My Trips to the Hospital

About Me

My Trips to the Hospital

Hi, I'm Cari. When I was a teenager, my best friend Claire's mom got cancer. I started offering to take Deb (the mom) to the hospital for her treatments to help give the family a break. They had all been in and out of the hospital so much, and since I'm basically family to them, it was nice to support Deb and Claire. Not to mention, I was able to learn a lot about different medical topics just be listening and watching while waiting in the hospital. It was fascinating. To everyone's joy, after a long and hard two years, Deb finally beat cancer! I decided to start this blog as a memorial to all those who have struggled with health problems and as a resource to for anyone who needs to know more about hospitals and treatments.

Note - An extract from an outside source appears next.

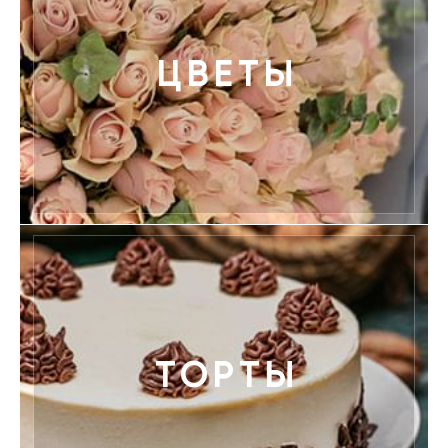
ЦВЕТЫ
ТОРТЫ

What Will Your Midwide Do During A Breech Birth?

If you are planning on opting for a home birth to deliver your child, then it is best to choose a midwife who can deliver the baby for you. Midwives are experienced and trained professionals who are required to go through a specialized educational program before they are allowed to practice. There are 15,000 practicing midwives in the United States. These professionals are able to help mothers through natural births, even when difficulties arise. A breech birth is one of these difficulties. If you want to know what your midwife will do if your child is considered breech, then keep reading.

Allow The Birth To Progress Normally

One of the most important things your midwife will do if you are delivering a breech baby is to make sure that the delivery progresses as naturally as possible. One reason your midwife will allow this is because studies show that a vaginal breech birth is just as safe for the mother and child as a caesarean delivery. However, this may not be the case if the midwife decides to help the child along by pulling him or her out of the vaginal canal. Limbs may be dislocated and the vaginal wall may tear. This is one reason why your midwife will monitor your delivery to make sure that contractions are strong and your baby is moving normally through the birth canal. Generally, your midwife will support your baby once the buttocks and legs are delivered. This will help to make sure that the weight of the lower body does not force the head to deliver too quickly.

If your delivery does not progress as quickly as it should, your midwife may make the decision to complete an episiotomy. This procedure involves the placement of a small incision along the back of the vaginal wall to widen it a small amount.

Prepare Breathing Tools

A breech baby may be slower to breathe on their own than a child who is delivered normally. Breech births are likely to take longer, because it is more difficult to push out the legs and buttocks than it is to force out the head. This means that it will take longer for the head to emerge, and your child will not be able to breathe until this happens. Breech birth babies are not as likely to breathe spontaneously due to this fact. Your midwife will prepare a bag and mask device to help your child with breathing difficulties if there is a need.

Your midwife will first clear the airway and try to stimulate breathing naturally. If this does not work, then a bag and mask is used. Typically, the bag and mask will only need to be used for a short time before your child starts to breathe on their own.